Extract to read:
+===+

Unlike second impact syndrome, CTE can develop even when months or years elapse between a prior brain injury. In diagnosing cases of CTE, doctors worry less about the timing of and between the accumulated injuries and instead more about the overall accumulation of damage.

What Are the Potential Symptoms of CTE?

CTE is a progressive, degenerative disease, which means that once it starts, it only gets worse. Doctors have no cure or treatment for CTE and can instead only manage its effects and symptoms. Eventually, the patient will die from CTE, either directly or indirectly.

Some of the symptoms caused by CTE include the following:

  • Tremors
  • Slow movements
  • Speech impairment
  • Difficulties with walking and balance
  • Confusion
  • Memory loss
  • Difficulty thinking

The most characteristic symptoms of CTE, though, relate to mood and emotional stability. People with CTE have trouble controlling their impulses. They may engage in risky or even criminal behavior, and they may experience angry, aggressive, or violent outbursts.

People with CTE can also develop anxiety and become paranoid or emotionally unstable. They may experience depression, including suicidal ideation, and might turn to drugs or alcohol as a means of self-medication.

One of the highest-profile cases of CTE comes from Aaron Hernandez, a star football player who likely developed CTE during his amateur and professional career. Hernandez exhibited aggressive behavior and was involved in two murders, and he committed suicide while serving a life sentence for one of them.

+===+

What is needed: Can you carry on the passage about CTE past its last sentence?

Saved entries
+===+

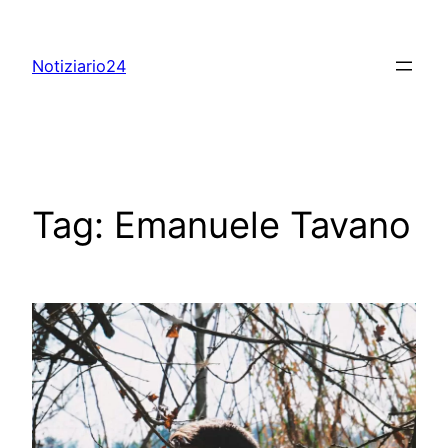
Skip
to
Notiziario24
content
Tag:
Emanuele Tavano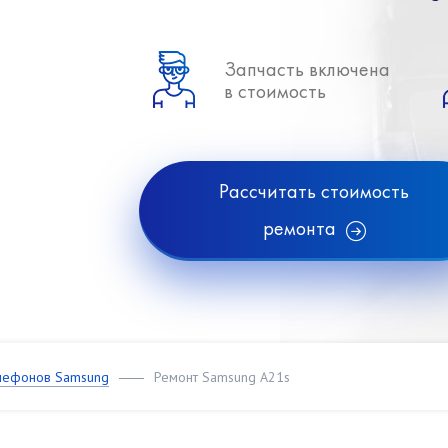
Запчасть включена
в стоимость
Рассчитать стоимость
ремонта
лефонов Samsung
Ремонт Samsung A21s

+===+

Response area:
Who Might Bear Liability For CTE?

Establishing liability for CTE is not easy, given that the condition develops over time instead of occurring as the result of a single incident, like a head-on collision. 

As a result, a personal injury lawyer must prove that a pattern of injuries accumulated to cause the condition, and to that end, they often look at many possible angles to establish liability for CTE, such as:

Negligence

Negligence is characterized by a person or business failing to exercise reasonable care, which leads to an injury as a result. 

Suppose your home is near a mine, which means you are exposed to explosions daily. The mining company might be negligent if it does not take reasonable steps to protect nearby homes from the blast waves that can cause mild (but repeated) brain trauma.

Product Liability

Product manufacturers have strict liability for any injuries that result from the use of their items. Of equal importance, manufacturers must provide products that are safe to use for their intended purposes.

Suppose that a helmet you wore on a sports team in your youth allowed you to suffer head injuries it should have otherwise prevented. In that case, it might have a design defect that could form the basis of a product liability claim. 

Similarly, if the helmet lacked any warnings that it was not designed for contact sports or was solely for novelty purposes, it might have a warning defect.

Withheld Information

Doctors have known about CTE since 2002, but for decades prior to that, doctors knew that boxers, football players, and other athletes tended to develop dementia at younger ages than the general public.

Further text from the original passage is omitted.